Supplied records below:
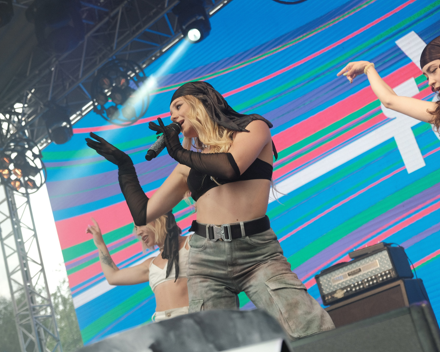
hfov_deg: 30.9
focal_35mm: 61
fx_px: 794
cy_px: 176
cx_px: 183
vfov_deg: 25.0
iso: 400
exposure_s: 1/500
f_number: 4
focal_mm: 35.8
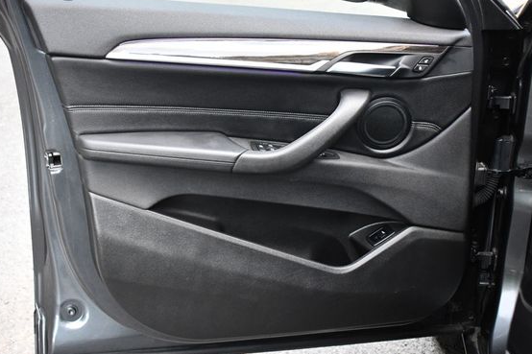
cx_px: 263
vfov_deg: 26.0
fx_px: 768
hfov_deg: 38.2
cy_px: 174
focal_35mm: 52
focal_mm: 30
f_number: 4.2
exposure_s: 1/125
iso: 2800
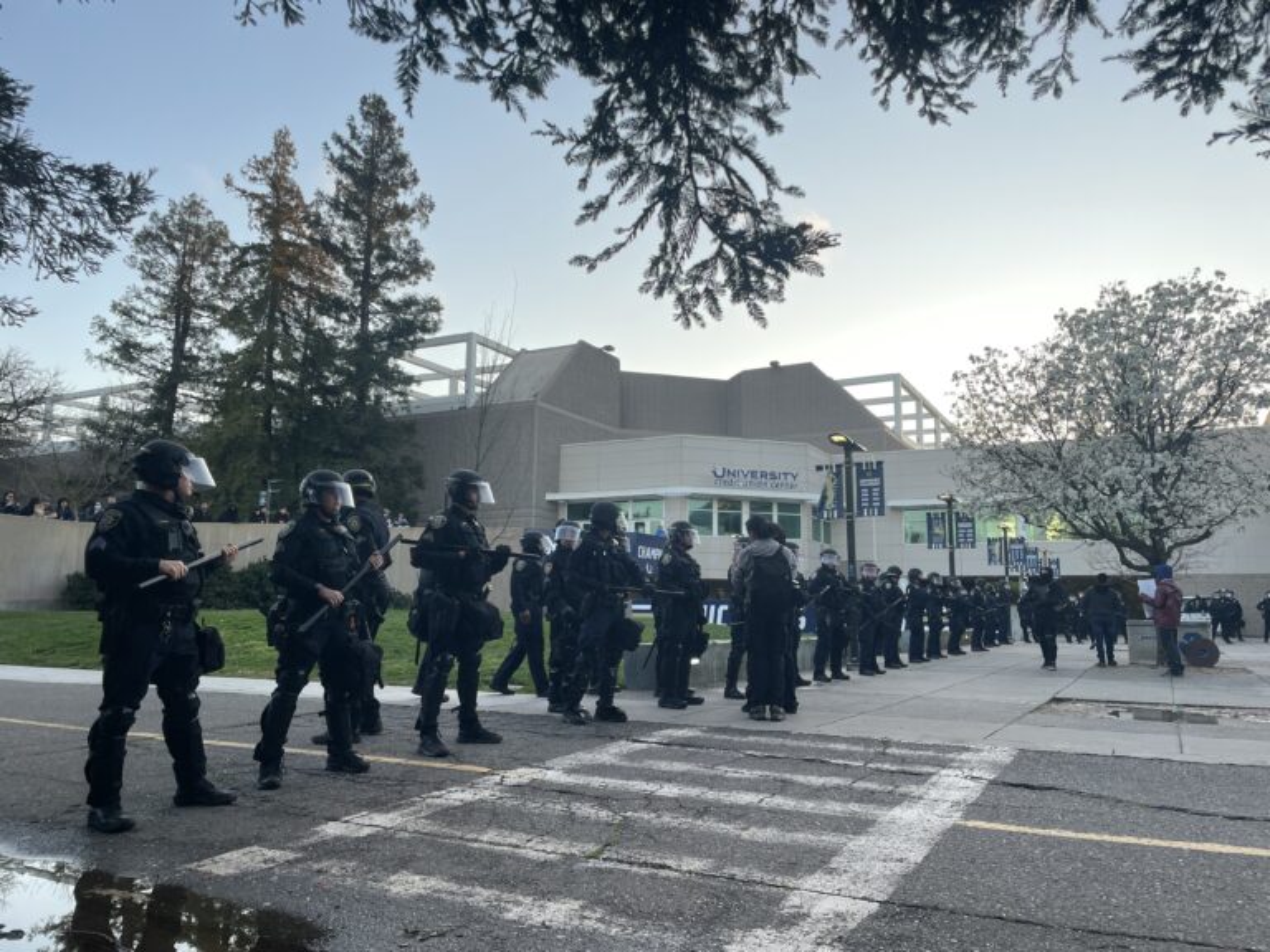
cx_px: 635
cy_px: 476
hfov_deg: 67.3
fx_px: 954
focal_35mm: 26
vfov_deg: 53.1
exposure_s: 1/214
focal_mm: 4.2
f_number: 1.6
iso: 32
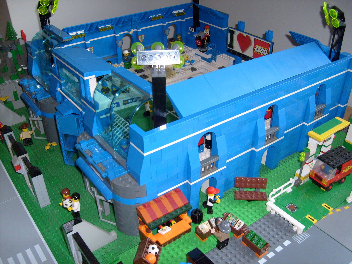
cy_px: 132
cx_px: 176
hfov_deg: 52.6
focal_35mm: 35
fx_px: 356
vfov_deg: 40.7
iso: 100
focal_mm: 5.8
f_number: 2.8
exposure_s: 1/45
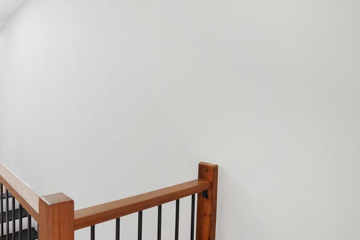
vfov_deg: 51.2
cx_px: 89
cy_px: 108
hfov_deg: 67.0
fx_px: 250
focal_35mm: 25
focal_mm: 16
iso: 1250
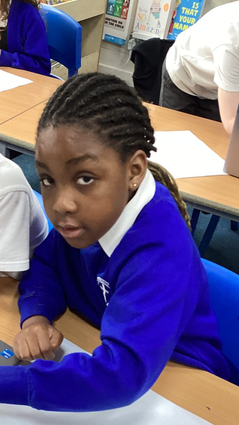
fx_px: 586
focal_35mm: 52
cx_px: 46
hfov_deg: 22.7
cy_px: 320
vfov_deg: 38.8
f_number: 2.4
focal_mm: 3.3
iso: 125
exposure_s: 1/60
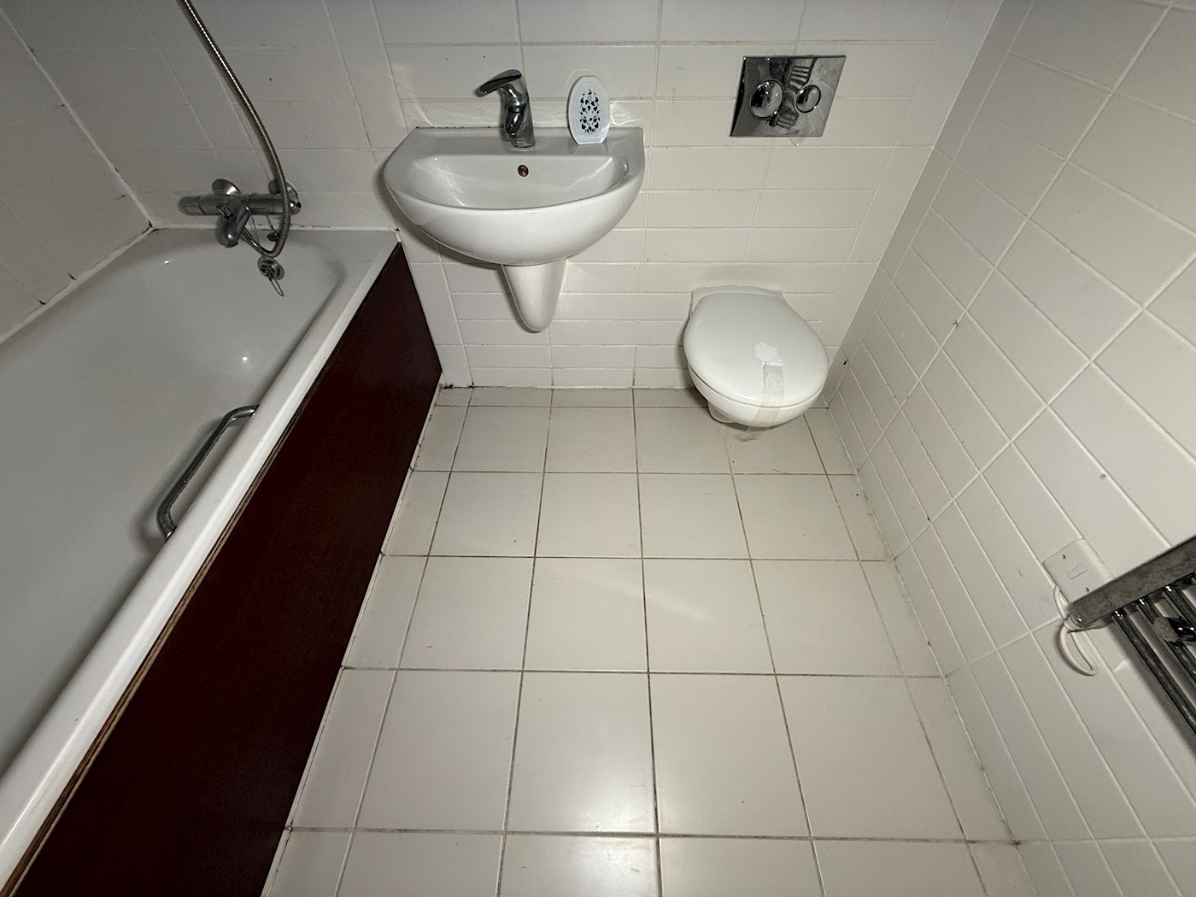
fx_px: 484
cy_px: 448
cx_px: 598
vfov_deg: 85.7
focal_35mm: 14
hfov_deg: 102.1
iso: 400
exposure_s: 1/97
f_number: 2.2
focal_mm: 2.22
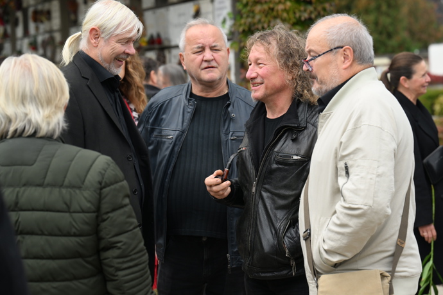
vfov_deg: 13.2
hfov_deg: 19.6
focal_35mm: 104
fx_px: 1280
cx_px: 222
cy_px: 148
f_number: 5
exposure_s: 1/1600
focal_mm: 104
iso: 1250
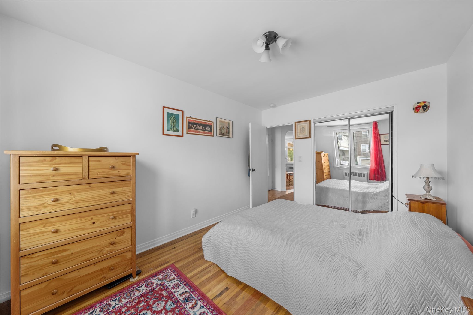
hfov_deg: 112.6
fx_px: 158
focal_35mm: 12
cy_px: 158
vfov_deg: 90.0
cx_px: 236
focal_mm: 12
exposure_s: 4
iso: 100
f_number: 9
End of Supplied records.
- Task to carry out:
Write out exactly the lines from the line containing "hfov_deg: 102.1" through the last line of the listing above, please, and leave out any pictures.

- Result below:
hfov_deg: 102.1
iso: 400
exposure_s: 1/97
f_number: 2.2
focal_mm: 2.22
vfov_deg: 13.2
hfov_deg: 19.6
focal_35mm: 104
fx_px: 1280
cx_px: 222
cy_px: 148
f_number: 5
exposure_s: 1/1600
focal_mm: 104
iso: 1250
hfov_deg: 112.6
fx_px: 158
focal_35mm: 12
cy_px: 158
vfov_deg: 90.0
cx_px: 236
focal_mm: 12
exposure_s: 4
iso: 100
f_number: 9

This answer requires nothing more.